He was one of 10 Bowmar students to win awards at the regional science fair.

“We won a total of 18 awards,” said Bowmar Science, Technology, Engineering and Math, or STEM, lab teacher Tondia Ferracci. “We had five first-place winners and seven special awards. We also won the Class 1 School Award for grades first through third.

“I don’t remember any school in the district getting a sweep like that since I’ve been a teacher,” said Ferracci, who has been teaching at Bowmar for nine years. “This is great for our school. This is great for our district.”

“I am really pleased,” Bowmar principal Tammy Burris said. “This is a great accomplishment for our school. It’s a big deal for us and the district.”

Ferracci said Bowmar is in its first year as a STEM school, and is one of five in the district. The other schools are Dana Road Elementary, Vicksburg Intermediate, Sherman Avenue Elementary and Warren Central Intermediate.

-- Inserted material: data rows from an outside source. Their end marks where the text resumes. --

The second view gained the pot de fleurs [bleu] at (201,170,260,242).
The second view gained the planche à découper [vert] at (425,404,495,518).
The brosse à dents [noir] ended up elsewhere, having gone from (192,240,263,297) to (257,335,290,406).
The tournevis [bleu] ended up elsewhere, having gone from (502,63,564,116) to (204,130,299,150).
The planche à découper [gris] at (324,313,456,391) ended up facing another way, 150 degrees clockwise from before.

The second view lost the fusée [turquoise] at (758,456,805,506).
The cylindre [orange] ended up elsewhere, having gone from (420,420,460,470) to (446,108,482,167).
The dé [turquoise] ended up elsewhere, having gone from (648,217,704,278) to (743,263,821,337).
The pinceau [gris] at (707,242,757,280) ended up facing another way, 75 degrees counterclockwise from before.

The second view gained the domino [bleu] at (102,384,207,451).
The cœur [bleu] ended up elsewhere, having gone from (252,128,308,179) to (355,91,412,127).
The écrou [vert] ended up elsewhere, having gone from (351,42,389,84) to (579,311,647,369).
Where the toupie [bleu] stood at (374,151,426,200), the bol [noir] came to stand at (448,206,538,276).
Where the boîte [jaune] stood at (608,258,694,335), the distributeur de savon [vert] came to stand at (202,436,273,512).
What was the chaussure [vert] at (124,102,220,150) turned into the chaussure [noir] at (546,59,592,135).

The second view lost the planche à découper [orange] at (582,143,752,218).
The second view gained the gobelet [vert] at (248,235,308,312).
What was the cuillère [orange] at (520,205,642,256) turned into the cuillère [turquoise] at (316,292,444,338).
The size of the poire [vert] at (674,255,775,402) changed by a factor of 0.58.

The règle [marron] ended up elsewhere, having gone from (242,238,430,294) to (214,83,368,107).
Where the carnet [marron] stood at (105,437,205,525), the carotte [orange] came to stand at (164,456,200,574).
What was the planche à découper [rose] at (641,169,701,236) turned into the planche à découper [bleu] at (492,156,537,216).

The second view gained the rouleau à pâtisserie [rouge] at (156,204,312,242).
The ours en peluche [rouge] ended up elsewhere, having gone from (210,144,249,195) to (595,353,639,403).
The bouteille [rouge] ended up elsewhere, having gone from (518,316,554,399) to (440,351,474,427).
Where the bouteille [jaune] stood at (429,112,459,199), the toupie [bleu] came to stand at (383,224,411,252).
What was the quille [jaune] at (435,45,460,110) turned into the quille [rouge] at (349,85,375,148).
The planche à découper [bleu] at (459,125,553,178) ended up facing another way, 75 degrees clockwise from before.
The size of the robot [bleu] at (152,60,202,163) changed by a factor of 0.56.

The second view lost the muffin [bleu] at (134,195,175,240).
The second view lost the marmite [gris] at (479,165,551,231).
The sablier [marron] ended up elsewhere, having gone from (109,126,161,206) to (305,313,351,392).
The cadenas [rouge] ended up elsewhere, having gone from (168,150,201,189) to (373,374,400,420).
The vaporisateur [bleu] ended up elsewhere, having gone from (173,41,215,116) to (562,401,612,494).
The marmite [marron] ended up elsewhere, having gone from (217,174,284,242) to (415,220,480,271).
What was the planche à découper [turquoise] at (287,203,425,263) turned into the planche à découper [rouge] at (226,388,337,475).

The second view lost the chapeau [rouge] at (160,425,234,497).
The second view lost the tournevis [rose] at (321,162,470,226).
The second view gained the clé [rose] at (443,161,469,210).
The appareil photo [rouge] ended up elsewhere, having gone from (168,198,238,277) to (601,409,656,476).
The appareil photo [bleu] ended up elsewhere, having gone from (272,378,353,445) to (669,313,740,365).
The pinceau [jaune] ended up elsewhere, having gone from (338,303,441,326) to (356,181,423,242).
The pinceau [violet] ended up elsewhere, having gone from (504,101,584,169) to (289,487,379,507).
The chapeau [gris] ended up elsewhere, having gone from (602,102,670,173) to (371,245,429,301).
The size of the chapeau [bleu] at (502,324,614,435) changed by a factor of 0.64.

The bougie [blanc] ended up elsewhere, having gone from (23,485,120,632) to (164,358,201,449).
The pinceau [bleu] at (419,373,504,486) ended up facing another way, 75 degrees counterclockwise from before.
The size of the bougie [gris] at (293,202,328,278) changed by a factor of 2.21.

The STEM program teaches students about math and science by encouraging participation in the classroom.

“We’re not ‘spitting’ the facts to them,” Ferracci said. “We’re not just throwing information out and giving it to them, we’re getting them to look for the answers. The kids love it.”

During the STEM class, students are given a problem or question and taught how to work together to reach a solution.

She and Burris credit the STEM program for students’ performance at Jackson State.

Mac’s project was an example of the STEM lessons. It involved finding

the best material to make levees stronger and resistant to erosion.

“I used peat moss,” he said. “It made the levees stronger because

the roots held the dirt together. It wasn’t very loose.”

He said it was great to receive the top award, but added he didn’t know he had won it until his classmates told him.

“They kept telling me, ‘Mac! Mac! Get up there (to the stage)!’ I thought somebody was just calling my name,” he said.

His mother said Mac was following in the footsteps of his older brother, Tyler, now a student at Warren Central Junior High, who also did a science project on levees when he was in the third grade at Bowmar.

“Levees,” she said, “are a tradition in our family.”